Figure 1. GC-1spg cell proliferation is impeded after hnRNPK knockdown. (A) MTT detection for GC-1spg cell proliferation after hnRNPK knockdown. (B) GC-1spg cell phenotypic change after hnRNPK knockdown, Bar = 50 μm.
The mixed RNA fromGC-1spg cells obtained by three independent siRNA transfection experiments was detected and analyzed by Agilent 2000, it was found that the total RNA of knockdown and control groups was intact and non-degraded, RNA content > 5 ug, RIN > 9. The quality of RNA samples met the requirements of Illumina sequencing, and the detailed quality detection information was in Supplemental Table 2.
Sequencing data quality control and reference genome alignment: After pre-processing and removing low-quality fragments and joint sequences, a total of 140 million effective sequencing data were obtained, with a data volume of 14 G and an average length of 97.40 bp. The amount of data sequenced by the two groups was more than 5 G, which could meet the needs of subsequent data analysis (Supplemental Table 3). After data comparison, 23337 genes, 30455 transcripts and 24759 proteins were obtained on 22 chromosomes of chr1-19, X, Y and MT. The proportion of reads on the reference genome of the two groups is about 93%, of which the proportion of pairwise reads alignment is about 91%, a single reads alignment is about 91%, and more than 87% of the reads is aligned to the exons of known or predicted genes (Supplemental Table 4).
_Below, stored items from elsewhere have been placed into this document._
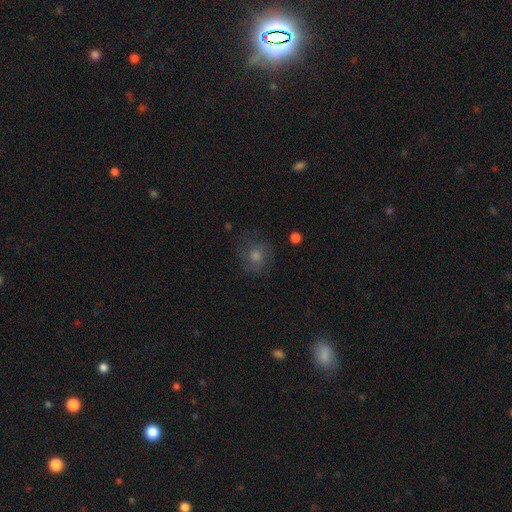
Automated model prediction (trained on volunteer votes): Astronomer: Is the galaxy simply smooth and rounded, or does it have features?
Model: smooth — 49% (runner-up: featured or disk, 29%).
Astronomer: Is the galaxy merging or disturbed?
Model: none — 74%.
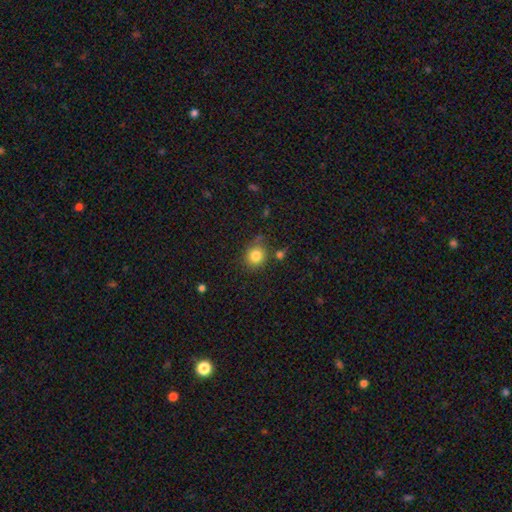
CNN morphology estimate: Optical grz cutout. It shows a smooth galaxy with no disk features (82%) that is round (83%). Merging: none (72%).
Gene expression analysis: The high-throughput sequencing results showed that there were total 23337 genes in mice, and 13886 genes from the libraries of knockdown group and control group, including 13206 in knockdown group and 13083 in control group. Among them, the FPKM value is 0.1-3.75 belongs to a low-expression gene, 3.75-15 is a moderate-expression gene, and more than 15 is a high-expression gene (Mortazavi et al. 2008). The FPKM values of genes in the two groups were mainly distributed in the range of 3.57-60, accounting for 57% (Supplemental Figure 1). There were 65 and 38 genes with FPKM values greater than 1000 in siRNA-NC and siRNA-hnRNPK, of which 35 genes were same, including Eef1a1, Cxcl10, Rpl19, Eif6, Snhg6, Hspa8 and other genes.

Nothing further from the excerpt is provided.